The three-satellite deal required high-level government approval from both countries, and was part of the £1.4bn of trade agreements signed between premiers David Cameron and Wen Jiabao during their summit on Monday of this week. It will cost £110m to build, launch and insure these space-based imaging platforms, which will be leased to 21AT over a seven-year period rather than an outright purchase. DMCii has previous experience in China, having launched and managed the Beijing-1 satellite since 2005.

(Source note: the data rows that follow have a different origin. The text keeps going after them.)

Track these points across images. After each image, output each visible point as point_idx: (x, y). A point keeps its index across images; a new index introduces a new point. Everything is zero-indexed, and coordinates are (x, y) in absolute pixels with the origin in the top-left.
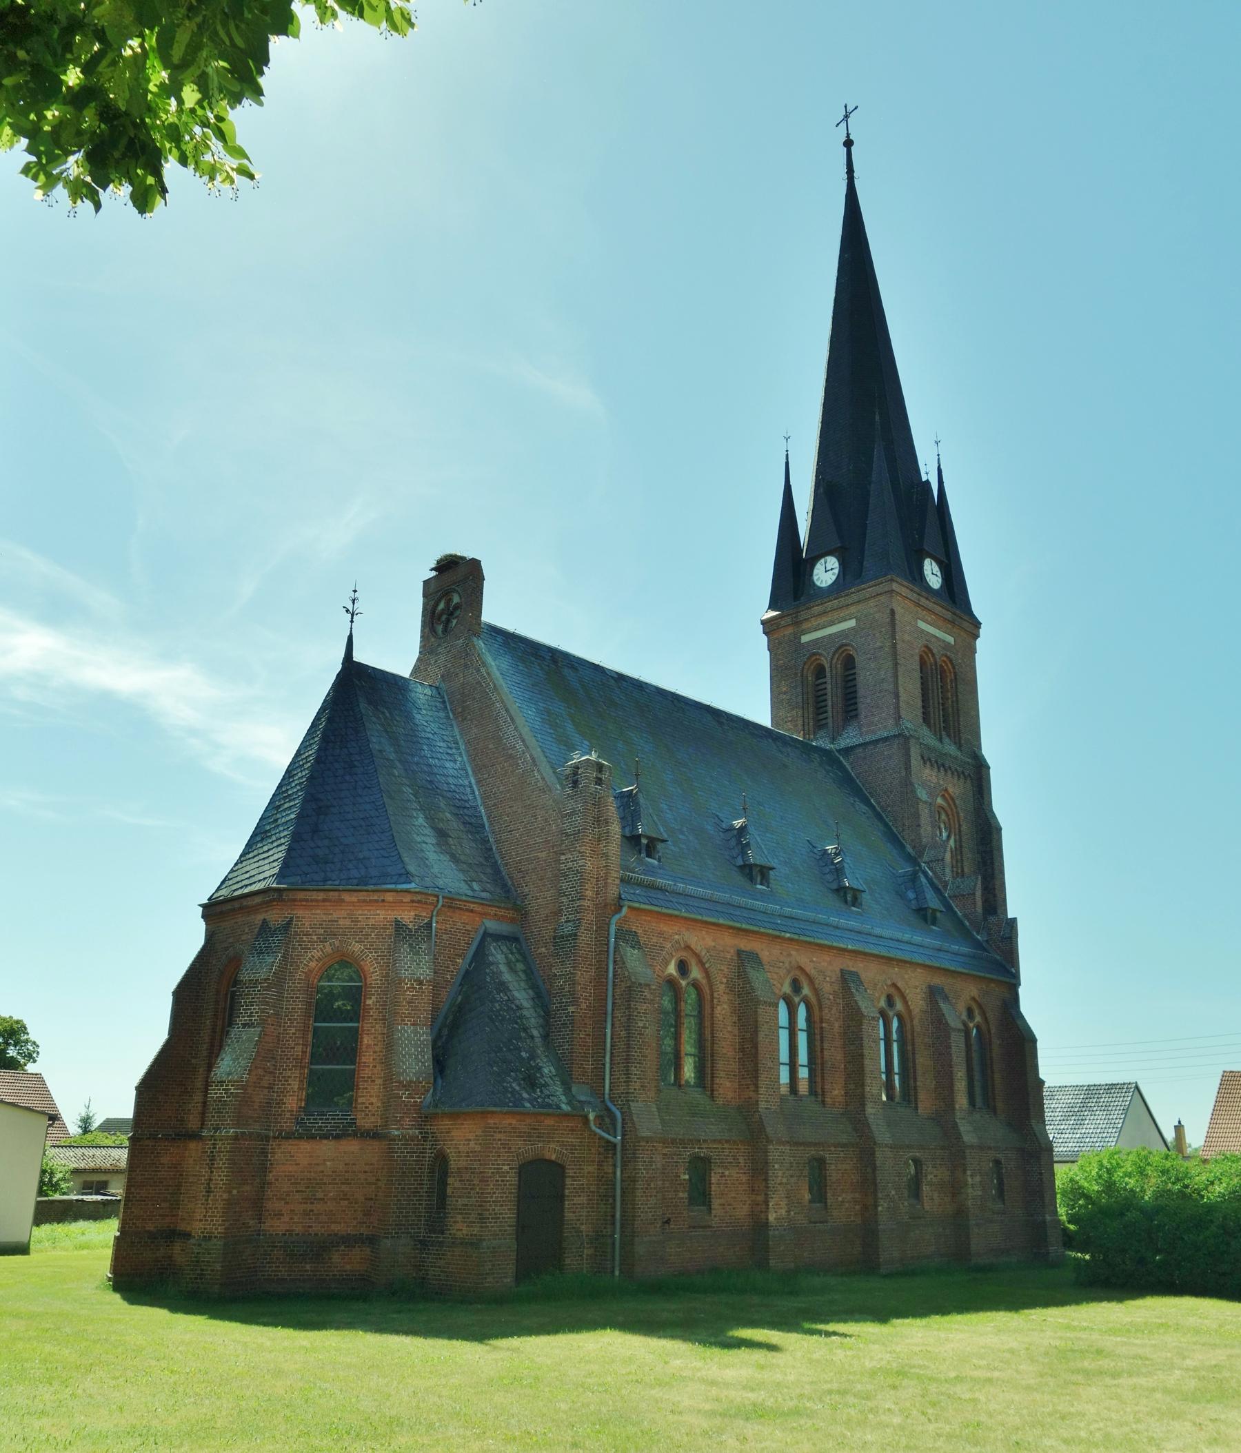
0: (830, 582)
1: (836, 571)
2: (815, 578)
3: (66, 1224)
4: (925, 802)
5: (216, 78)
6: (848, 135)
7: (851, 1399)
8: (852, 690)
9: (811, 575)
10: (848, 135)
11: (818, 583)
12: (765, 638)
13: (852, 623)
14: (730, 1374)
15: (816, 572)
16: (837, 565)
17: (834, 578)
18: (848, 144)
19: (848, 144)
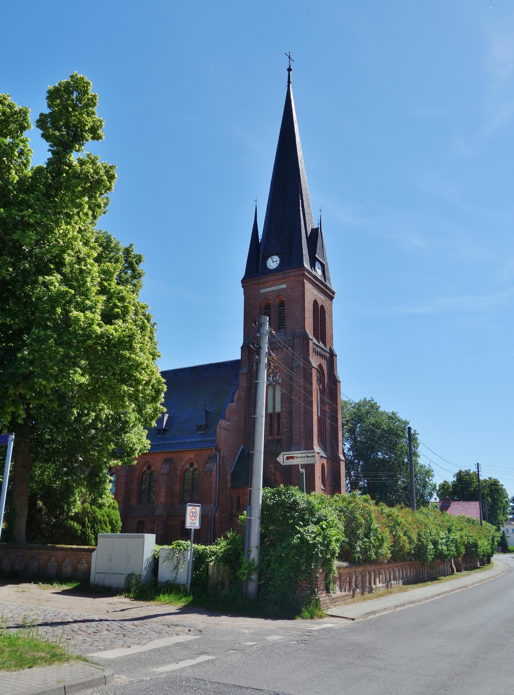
0: (275, 267)
1: (278, 262)
2: (268, 265)
3: (227, 617)
4: (315, 369)
5: (316, 628)
6: (290, 66)
7: (154, 633)
8: (283, 321)
9: (266, 264)
10: (290, 66)
11: (269, 267)
12: (242, 289)
13: (284, 286)
14: (118, 615)
15: (268, 262)
16: (278, 260)
17: (277, 265)
18: (289, 70)
19: (289, 70)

These space-based platforms are a new satellite design that builds off of the existing SSTL-300 satellite design used on NigeriaSat-2. Each will be roughly 350kg in mass and will deploy high-resolution cameras that deliver 1m/pixel resolution panchromatic and 4m/pixel resolution color imagery. They will also contain a broad-swath imager that will collect wide strips of the earth at resolutions of roughly 20m.
The combined satellite constellation is named DMC3, and with it’s coverage it will be able to revisit a given area daily, a capability that is important for change detection, disaster monitoring and response planning, and for acquiring cloud-free imagery. Much of the capacity of these satellites is aimed at monitoring and tracking the rapid urban development that is taking place in China.
DMCii is hopeful that the there will be at least one additional satellite added to the constellation before the end of the seven-year lease arrangement. Given the rapid pace of growth, and of global change, the wide uses for this data is likely to increase demand.